U-turn actually, seemed completely illogical because the British Indian Army
was just that --“British,” officered by Britons, and some few Indians who
were by then allowed into the commissioned ranks.

To reinforce the point, regiments and corps of the British Indian Army
always had the appellation “Royal” attached to their names and titles: cap
badges and shoulder flashes of the artillery, announced “Royal Indian
Artillery,” the medical corps "Royal Indian Army Medical Corps, the air
force “Royal Indian Air force,” and so on. Indeed, the undeniable fact is
that the Indian Army was as “British” as any army serving the British Crown;
my own battalion was, among others, the “Prince of Wales’ Own.”

India was then part of the British Empire and the reigning monarch was King
Emperor (or Queen Empress) of India too. The part of northern India that is
now Pakistan, particularly the districts of Jhelum, Chakwal, Attock,
Rawalpindi and parts of Gujrat, were the main recruiting areas from which
the bulk of the soldiery came, with most young men joining the forces,
particularly the Army, as their fathers and grandfathers had done before
them. These young men fought for the Empire in every theatre of the war, and
were wounded or gave their lives in service to the Crown just like everybody
else. I accidentally came upon a British war cemetery while driving across
Italy some years ago and saw graves of soldiers from Pakistani villages that
I knew; I was particularly moved when I saw graves of soldiers from my own
regiment.

So the fact is that Indian Army and other Services officers and men
sacrificed as much for the British Empire as did their British colleagues. A
large part of the Pakistani Army is still made up of soldiers recruited from
those same areas from where came the soldiers who became prisoners of the
Japanese. The fact is that whilst there are no more than two thousand or so
of those veterans or their widows still living, their male progeny numbering
in the many, many thousands serves in the armed forces of Pakistan today.
Some months after the U-turn, 9/11 happened, and Pakistan was once again
called upon to be a frontline state for the Great Powers, its army being in
the very vanguard, its government besieged by religious bigots for being
anti-Islam.

And what is the bottom line? Consider what Britain is spending in Iraq as
America’s Tonto (most un-PC, I know, but illustrative), a measly 24- or 25
million pounds. Can you even begin to imagine the amount of goodwill that
would be generated in the Pakistani armed forces when young soldiers and
airmen and sailors see their grand- and great-grandfathers and -mothers
cared for and comfortable in their declining years, because of the gratuity?

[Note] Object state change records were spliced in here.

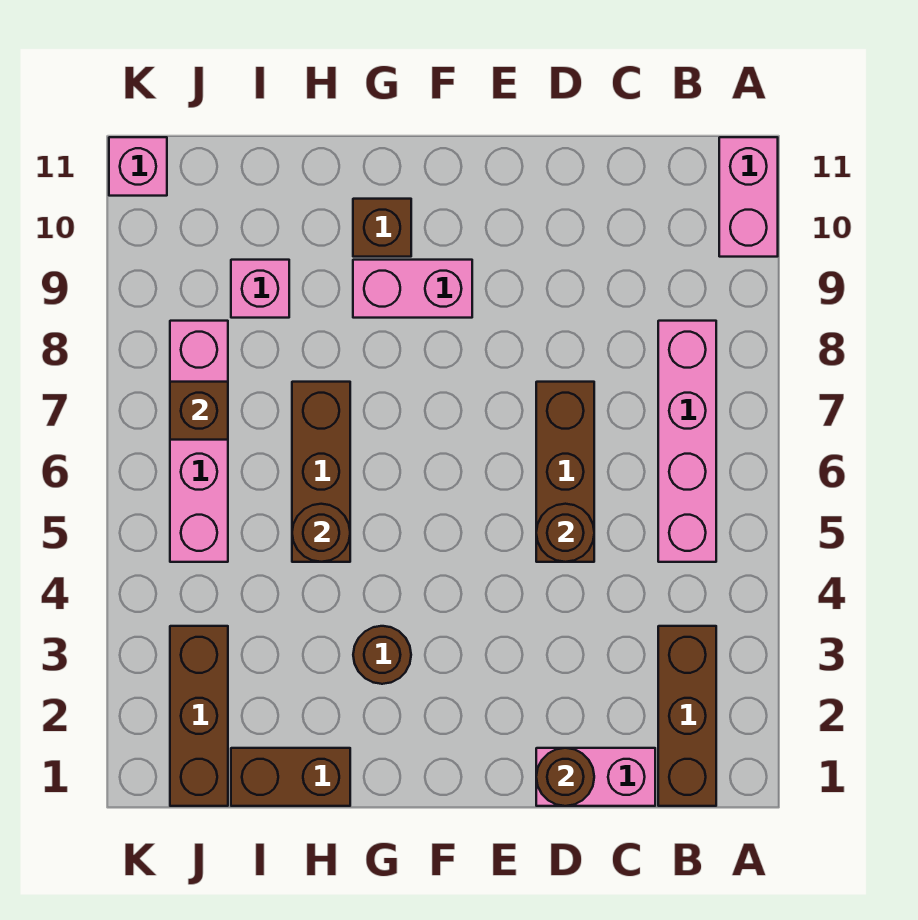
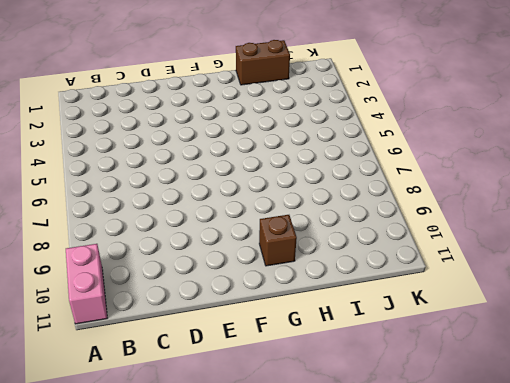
none -> brown brick B1:B3 level 1
none -> pink brick B5:B8 level 1
none -> pink brick C1:D1 level 1

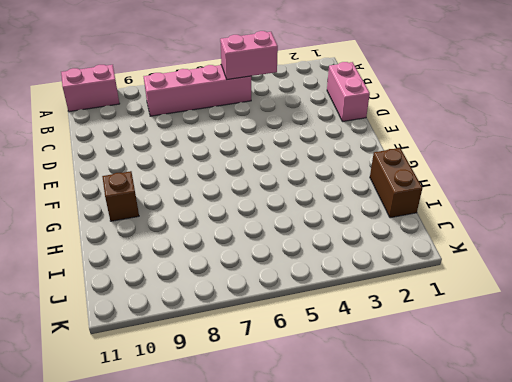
pink brick B4:B5 level 2 -> pink brick F9:G9 level 1
none -> brown brick B1:B3 level 1
none -> brown brick D5:D7 level 1
none -> brown round brick G3 level 1

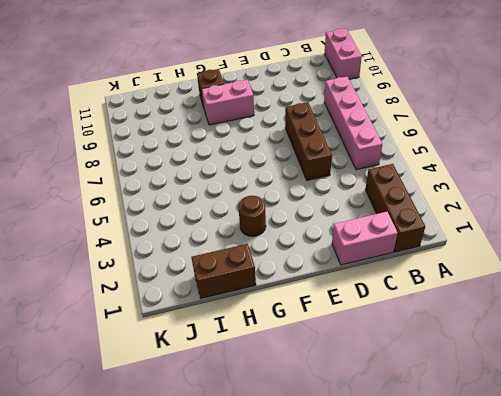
none -> brown brick H5:H7 level 1
none -> pink brick I9 level 1
none -> brown brick J1:J3 level 1

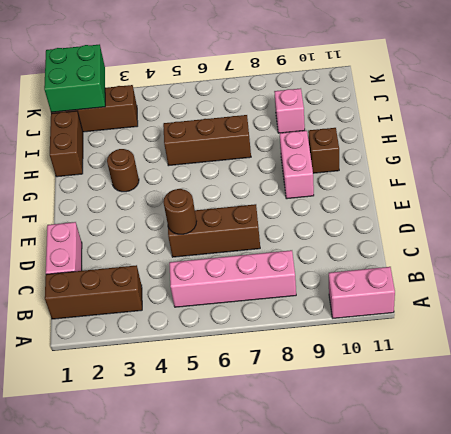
green brick J1:K2 level 2 -> none
none -> pink brick J5:J8 level 1
none -> pink brick K11 level 1
none -> brown round brick D1 level 2

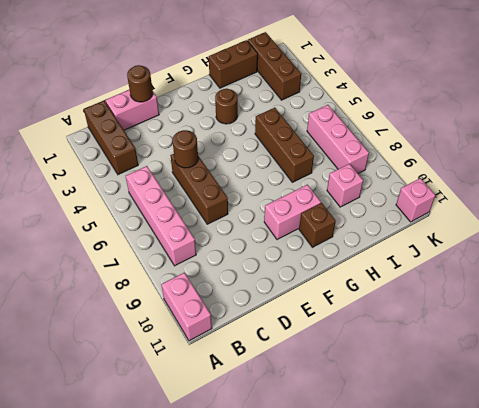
pink brick J6:J8 level 1 -> pink brick J5:J8 level 1
none -> brown round brick H5 level 2
none -> brown brick J7 level 2

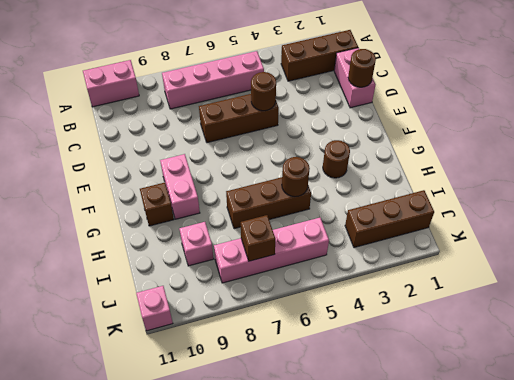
none -> brown brick H1:I1 level 1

The fact certainly is that if the debt owed to these aged and debilitated,
sick and very poor ex-servicemen or their widows was paid as promised,
Britain, and therefore the West, would be seen as good and solid friends by
the common people of this country. The mullah would not be so loud then. But
is anyone in the British government listening? Do they care at all for what
lay people, let me repeat myself, think of them when our leaders bow and
scrape to them endlessly for their very own purposes? Incidentally, has the
Pakistani government protested to the Brits about the U-turn? Have they
explained that this just makes the job of being the West’s pawns that much
more difficult? I’ll bet they haven’t, petrified as they are of the Sahib
Log.

For those who want to help, please call Gordon Hextall, chief executive of
the War Pensions Agency, and show your disgust, at: 00-44-800-169-2277
(readers in the UK can call toll free at: 0800-169-2277), or email him at:
[email protected]

The writer is a retired army officer and a freelance columnist

Re: For those from Pakistani & Indian Military families

My grandfather served in British Army and faught wars in Burma, thailand and singapore. use to tell us stories when we were kids. i want to find out details about where he actually faught. by searching on net, i could only find that he was part of Punjab regiment.